***** GIVEN DATA

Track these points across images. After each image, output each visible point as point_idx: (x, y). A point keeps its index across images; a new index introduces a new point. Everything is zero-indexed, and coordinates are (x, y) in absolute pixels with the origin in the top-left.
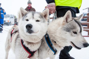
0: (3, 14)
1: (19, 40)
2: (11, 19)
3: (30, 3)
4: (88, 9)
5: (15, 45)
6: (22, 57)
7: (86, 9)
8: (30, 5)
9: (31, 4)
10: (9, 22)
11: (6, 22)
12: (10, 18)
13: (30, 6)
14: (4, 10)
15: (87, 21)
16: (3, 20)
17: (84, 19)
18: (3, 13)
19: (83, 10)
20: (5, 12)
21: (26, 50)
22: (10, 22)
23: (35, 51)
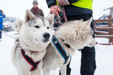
0: (1, 17)
1: (19, 50)
2: (12, 23)
3: (35, 3)
4: (110, 9)
5: (15, 56)
6: (23, 70)
7: (108, 9)
8: (36, 5)
9: (38, 4)
10: (9, 27)
11: (5, 27)
12: (10, 22)
13: (36, 7)
14: (2, 11)
15: (107, 26)
16: (2, 24)
17: (105, 22)
18: (2, 15)
19: (104, 10)
20: (3, 15)
21: (27, 62)
22: (11, 27)
23: (39, 61)
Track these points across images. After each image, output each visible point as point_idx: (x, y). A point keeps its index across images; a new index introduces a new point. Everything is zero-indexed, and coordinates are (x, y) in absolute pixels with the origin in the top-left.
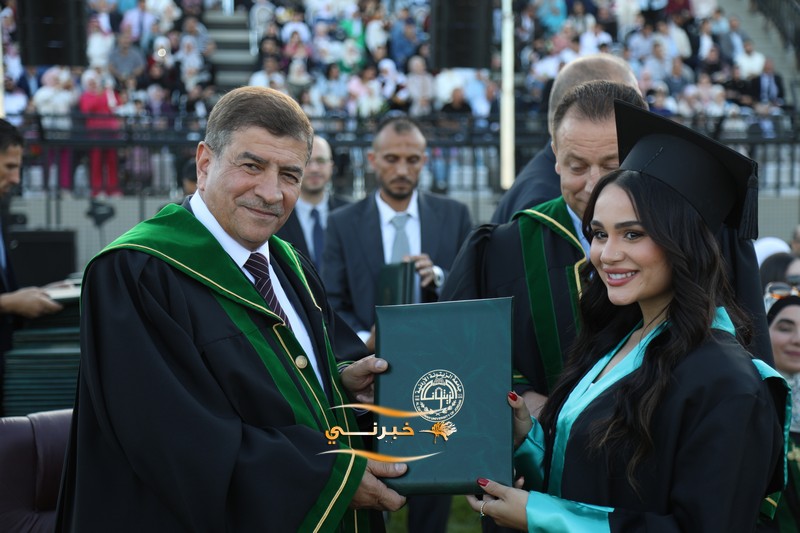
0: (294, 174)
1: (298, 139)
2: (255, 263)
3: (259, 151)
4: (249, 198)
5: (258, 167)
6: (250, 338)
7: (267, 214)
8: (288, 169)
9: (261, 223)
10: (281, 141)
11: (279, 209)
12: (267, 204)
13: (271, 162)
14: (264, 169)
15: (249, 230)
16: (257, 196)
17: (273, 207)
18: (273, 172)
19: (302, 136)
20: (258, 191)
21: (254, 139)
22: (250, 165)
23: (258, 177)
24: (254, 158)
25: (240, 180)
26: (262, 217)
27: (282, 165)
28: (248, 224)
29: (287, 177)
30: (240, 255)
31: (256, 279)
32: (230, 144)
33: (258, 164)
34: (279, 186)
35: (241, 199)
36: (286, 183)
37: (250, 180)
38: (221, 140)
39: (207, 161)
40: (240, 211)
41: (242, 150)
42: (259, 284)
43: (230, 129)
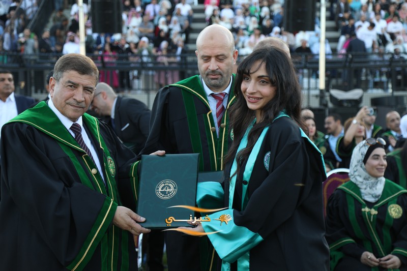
0: (90, 90)
1: (91, 75)
2: (75, 128)
3: (75, 80)
4: (71, 101)
5: (75, 87)
6: (72, 159)
8: (87, 88)
9: (76, 111)
10: (84, 77)
11: (83, 104)
12: (79, 102)
13: (80, 85)
14: (77, 88)
15: (71, 114)
16: (74, 99)
17: (81, 104)
18: (81, 89)
19: (93, 74)
20: (74, 97)
21: (73, 75)
22: (71, 86)
23: (75, 91)
24: (72, 83)
25: (67, 93)
26: (76, 108)
27: (85, 86)
28: (70, 110)
29: (86, 91)
30: (68, 124)
31: (75, 134)
32: (63, 77)
33: (74, 86)
34: (83, 95)
35: (68, 101)
36: (86, 93)
37: (72, 92)
38: (59, 76)
39: (54, 85)
40: (67, 106)
41: (67, 80)
42: (76, 136)
43: (63, 71)
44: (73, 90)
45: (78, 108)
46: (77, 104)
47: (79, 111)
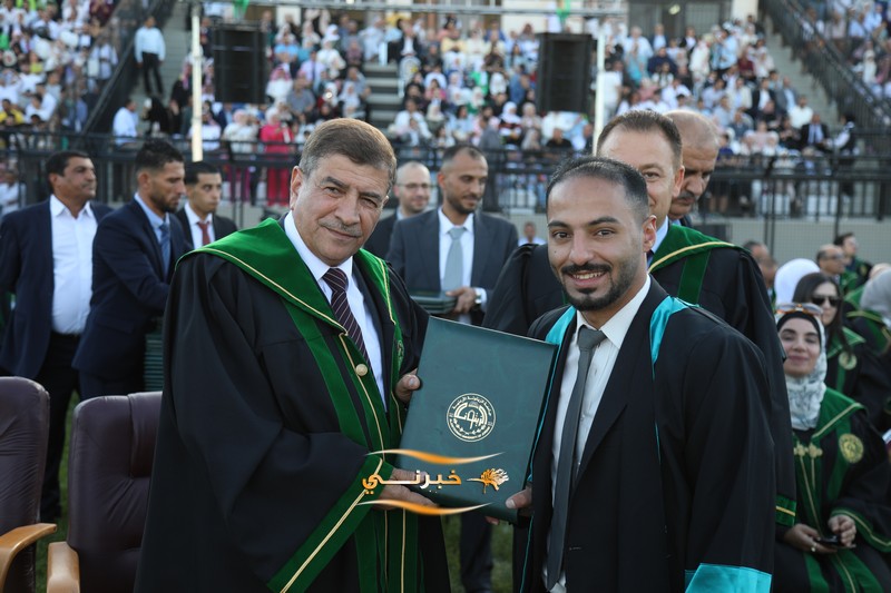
0: (373, 199)
1: (377, 168)
2: (334, 277)
3: (341, 177)
4: (330, 220)
5: (339, 191)
6: (310, 344)
7: (344, 234)
8: (367, 194)
9: (338, 243)
10: (361, 169)
11: (357, 230)
12: (345, 225)
13: (352, 187)
14: (344, 193)
15: (330, 248)
16: (337, 217)
18: (353, 197)
19: (383, 166)
20: (337, 213)
21: (338, 165)
22: (332, 189)
23: (339, 200)
24: (336, 183)
25: (324, 202)
26: (340, 238)
27: (362, 191)
28: (328, 243)
29: (365, 202)
32: (317, 168)
33: (339, 188)
34: (357, 208)
35: (323, 221)
36: (365, 207)
37: (333, 203)
38: (310, 165)
39: (299, 184)
40: (321, 230)
41: (325, 175)
42: (334, 297)
43: (318, 156)
44: (336, 198)
45: (344, 238)
46: (342, 228)
47: (345, 245)
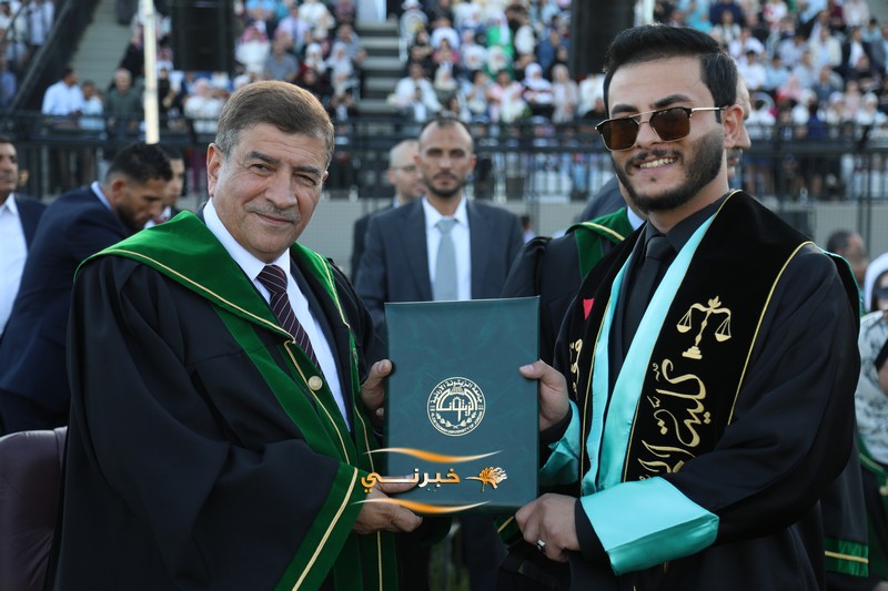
0: (310, 175)
1: (314, 136)
2: (271, 277)
3: (268, 150)
4: (259, 204)
5: (269, 168)
6: (252, 356)
7: (278, 220)
8: (303, 169)
10: (293, 139)
11: (294, 215)
12: (278, 208)
13: (282, 161)
14: (275, 170)
15: (262, 238)
16: (268, 200)
17: (285, 212)
18: (285, 173)
19: (318, 133)
20: (268, 195)
21: (262, 137)
22: (260, 166)
23: (269, 179)
24: (264, 158)
25: (249, 183)
27: (296, 165)
28: (259, 231)
29: (302, 179)
30: (252, 267)
31: (272, 294)
32: (238, 143)
33: (268, 165)
34: (291, 188)
35: (251, 205)
36: (302, 185)
37: (261, 183)
38: (230, 140)
41: (250, 149)
42: (274, 299)
44: (265, 177)
46: (275, 212)
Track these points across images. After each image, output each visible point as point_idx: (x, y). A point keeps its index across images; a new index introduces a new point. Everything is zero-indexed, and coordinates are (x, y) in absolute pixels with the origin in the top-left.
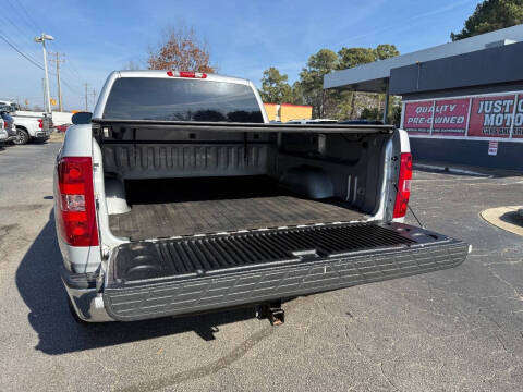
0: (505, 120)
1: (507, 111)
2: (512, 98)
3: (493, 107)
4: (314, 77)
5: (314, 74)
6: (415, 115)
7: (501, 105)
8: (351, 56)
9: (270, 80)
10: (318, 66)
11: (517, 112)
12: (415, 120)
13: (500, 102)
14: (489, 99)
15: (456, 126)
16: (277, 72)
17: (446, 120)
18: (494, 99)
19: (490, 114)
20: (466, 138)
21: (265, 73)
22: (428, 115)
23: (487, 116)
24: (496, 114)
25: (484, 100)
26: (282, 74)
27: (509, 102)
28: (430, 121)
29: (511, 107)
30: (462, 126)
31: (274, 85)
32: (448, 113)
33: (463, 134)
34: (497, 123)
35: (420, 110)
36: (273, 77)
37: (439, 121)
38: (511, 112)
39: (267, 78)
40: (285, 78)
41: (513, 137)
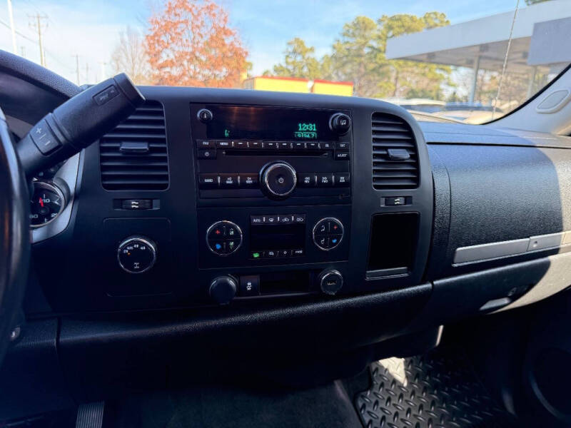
4: (348, 49)
5: (348, 46)
9: (294, 52)
10: (353, 36)
16: (302, 43)
21: (289, 44)
26: (308, 46)
31: (299, 58)
36: (298, 49)
39: (291, 49)
40: (312, 50)
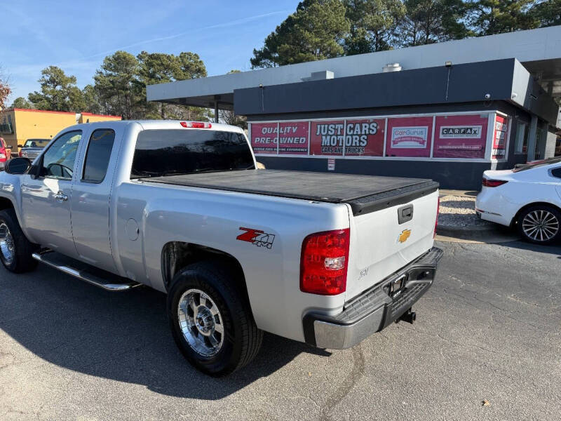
0: (338, 141)
1: (339, 133)
2: (342, 123)
3: (328, 130)
4: (112, 82)
5: (111, 78)
6: (261, 136)
7: (335, 129)
8: (155, 62)
9: (52, 81)
10: (116, 70)
11: (347, 135)
12: (262, 140)
13: (333, 126)
14: (325, 123)
15: (299, 146)
16: (61, 72)
17: (290, 140)
18: (329, 123)
19: (326, 136)
20: (308, 156)
21: (44, 72)
22: (273, 136)
23: (324, 137)
24: (331, 136)
25: (321, 123)
27: (340, 126)
28: (277, 141)
29: (342, 130)
30: (304, 146)
31: (58, 88)
32: (291, 135)
33: (305, 153)
34: (332, 144)
35: (265, 130)
36: (55, 77)
37: (283, 141)
38: (342, 135)
39: (47, 78)
40: (73, 80)
41: (346, 155)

**********

» THE TASK
Copy the records word for word, starting at their first line and ending at the line that contains "23: (39, 61)", with both of those lines included. Leave the pictures out of your answer.

» ANSWER FOR THE TASK
Track these points across images. After each image, output each visible point as point_idx: (x, y). A point keeps its index across images; a new index introduces a new point. Everything is zero-indexed, and coordinates are (x, y) in absolute pixels with the origin in the top-left.
0: (3, 14)
1: (19, 40)
2: (11, 19)
3: (30, 3)
4: (88, 9)
5: (15, 45)
6: (22, 57)
7: (86, 9)
8: (30, 5)
9: (31, 4)
10: (9, 22)
11: (6, 22)
12: (10, 18)
13: (30, 6)
14: (4, 10)
15: (87, 21)
16: (3, 20)
17: (84, 19)
18: (3, 13)
19: (83, 10)
20: (5, 12)
21: (26, 50)
22: (10, 22)
23: (35, 51)
0: (1, 17)
1: (19, 50)
2: (12, 23)
3: (35, 3)
4: (110, 9)
5: (15, 56)
6: (23, 70)
7: (108, 9)
8: (36, 5)
9: (38, 4)
10: (9, 27)
11: (5, 27)
12: (10, 22)
13: (36, 7)
14: (2, 11)
15: (107, 26)
16: (2, 24)
17: (105, 22)
18: (2, 15)
19: (104, 10)
20: (3, 15)
21: (27, 62)
22: (11, 27)
23: (39, 61)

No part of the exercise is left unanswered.